Senior Machine Learning Software Development Engineer, AI Ops Integration

Amazon

Amazon

Software Engineering, Operations, Data Science

Dublin, Ireland

Posted on May 19, 2026

Description

As part of AI Operations Integration, we have a vision to transform Amazon Operations & Supply Chain into an AI-Native organization by delivering intuitive and differentiated AI solutions that solve enduring operational challenges. We blend vision with curiosity and Amazon's real-world experience to build rapidly AI capabilities. We accelerate our customers' businesses: internal operations teams across Amazon's global footprint through delivery of predictive analytics, LLMs and autonomous AI agents to automate decision-making across Amazon's global operations and supply chain.

As a Machine Learning Software Development Engineer, you'll design and deploy production ready systems that combine traditional ML with modern agentic architectures to solve impactful operational problems at scale.

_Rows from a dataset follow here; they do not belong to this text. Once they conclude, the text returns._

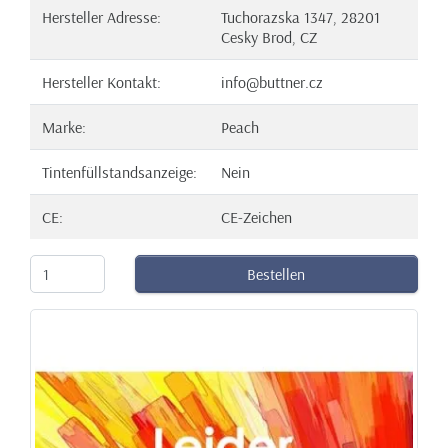
Hersteller Adresse:
Tuchorazska 1347, 28201
Cesky Brod, CZ
Hersteller Kontakt:
info@buttner.cz
Marke:
Peach
Tintenfüllstandsanzeige:
Nein
CE:
CE-Zeichen
Bestellen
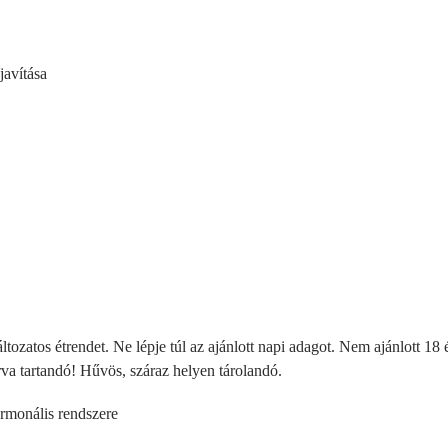
javítása
ltozatos étrendet. Ne lépje túl az ajánlott napi adagot. Nem ajánlott 18
a tartandó! Hűvös, száraz helyen tárolandó.
rmonális rendszere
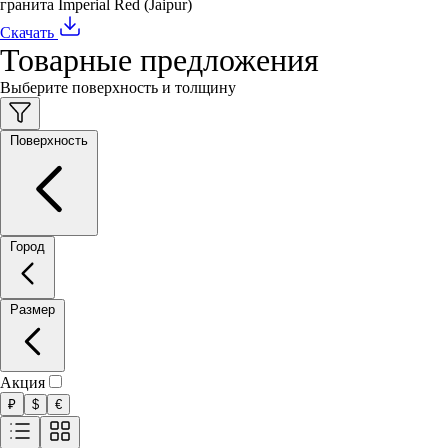
гранита Imperial Red (Jaipur)
Скачать
Товарные предложения
Выберите поверхность и толщину
Поверхность
Город
Размер
Акция
₽
$
€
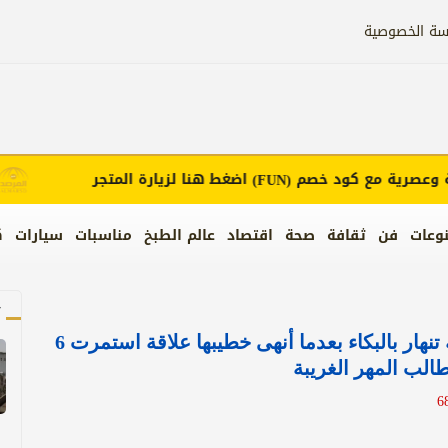
سة الخصوصية
رية مع كود خصم
اضغط هنا لزيارة المتجر
إعل
(FUN)
وعات
فن
ثقافة
صحة
اقتصاد
عالم الطبخ
مناسبات
سيارات
ك
آ
بالفيديو.. نيجيرية تنهار بالبكاء بعدما أنهى خطيبها علاقة استمرت 6
لب المهر الغريبة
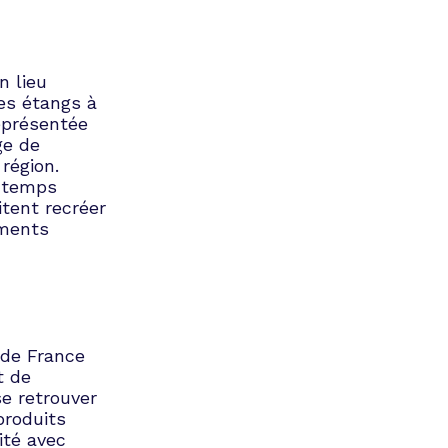
n lieu
es étangs à
eprésentée
ge de
région.
u temps
itent recréer
oments
 de France
t de
e retrouver
produits
ité avec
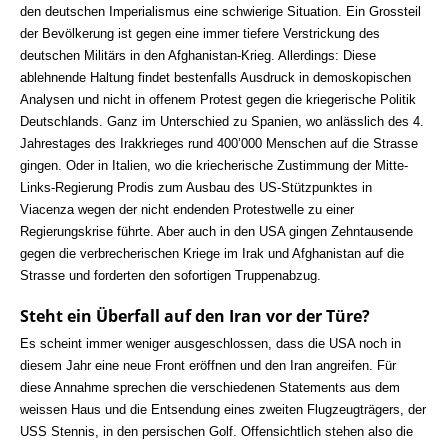
den deutschen Imperialismus eine schwierige Situation. Ein Grossteil
der Bevölkerung ist gegen eine immer tiefere Verstrickung des
deutschen Militärs in den Afghanistan-Krieg. Allerdings: Diese
ablehnende Haltung findet bestenfalls Ausdruck in demoskopischen
Analysen und nicht in offenem Protest gegen die kriegerische Politik
Deutschlands. Ganz im Unterschied zu Spanien, wo anlässlich des 4.
Jahrestages des Irakkrieges rund 400’000 Menschen auf die Strasse
gingen. Oder in Italien, wo die kriecherische Zustimmung der Mitte-
Links-Regierung Prodis zum Ausbau des US-Stützpunktes in
Viacenza wegen der nicht endenden Protestwelle zu einer
Regierungskrise führte. Aber auch in den USA gingen Zehntausende
gegen die verbrecherischen Kriege im Irak und Afghanistan auf die
Strasse und forderten den sofortigen Truppenabzug.
Steht ein Überfall auf den Iran vor der Türe?
Es scheint immer weniger ausgeschlossen, dass die USA noch in
diesem Jahr eine neue Front eröffnen und den Iran angreifen. Für
diese Annahme sprechen die verschiedenen Statements aus dem
weissen Haus und die Entsendung eines zweiten Flugzeugträgers, der
USS Stennis, in den persischen Golf. Offensichtlich stehen also die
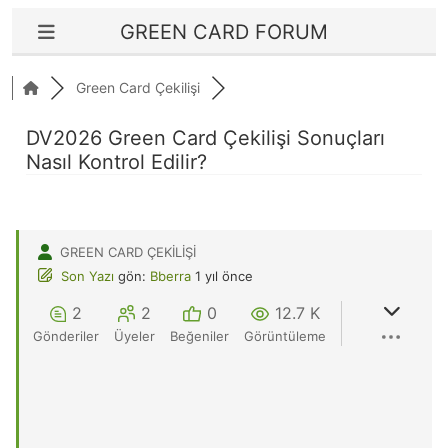
GREEN CARD FORUM
Green Card Çekilişi
DV2026 Green Card Çekilişi Sonuçları
Nasıl Kontrol Edilir?
GREEN CARD ÇEKILIŞI
Son Yazı
gön:
Bberra
1 yıl önce
2
2
0
12.7 K
Gönderiler
Üyeler
Beğeniler
Görüntüleme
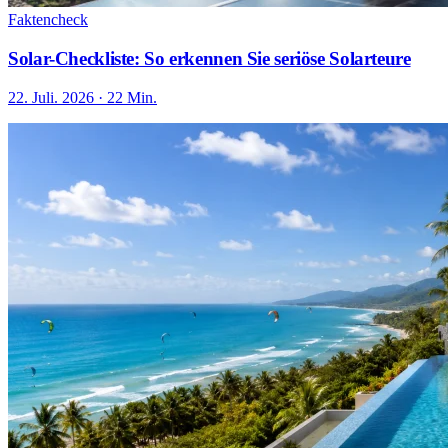
Faktencheck
Solar-Checkliste: So erkennen Sie seriöse Solarteure
22. Juli. 2026 · 22 Min.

This role combines the excitement of a startup environment with the scale of Amazon Operations. You'll research state-of-the-art open source and internal tools and will tackle highly ambiguous problems. If you thrive on ownership and dealing with ambiguity, passionate about AI and want to fundamentally influence how Amazon Operations leverages AI, this role offers an extraordinary opportunity to make your mark.

Key job responsibilities
What you'll do:
• Lead the technical design and architecture of production ML/LLM systems end-to-end from data pipelines and model serving to scalable user-facing applications
• Architect and build agentic AI solutions that orchestrate complex operational workflows across multiple systems, APIs, and decision points
• Define the technical strategy for internal tooling. Designing front-end platforms (dashboards, products) that serve non-technical operations users at worldwide scale
• Own the integration architecture across internal systems, databases, and MCP servers: establishing patterns that enable modular multi-system orchestration
• Drive engineering excellence across the ML lifecycle: set standards for experimentation, deployment, monitoring, evaluation, and incident response
• Design guardrails, evaluation frameworks, and human-in-the-loop architectures that ensure production AI systems operate safely and reliably at scale
• Mentor junior engineers, conduct design reviews, and raise the technical bar across the team
• Partner with scientists, product managers, and operations leaders to translate ambiguous business problems into well-scoped technical solutions with clear delivery milestones

About the team
We're a cross-functional team of machine learning engineers, ML & AI scientists and Technical PM focused on automating operational decisions in Amazon's supply chain.

Our charter is to identify high-impact automation opportunities, build AI agents that can handle them reliably, and deploy these systems into production
where they process real decisions daily.

The team operates with a build-measure-learn cycle. We work closely with operations partners to understand their problems, prototype solutions quickly, measure impact rigorously, and iterate based on real-world performance.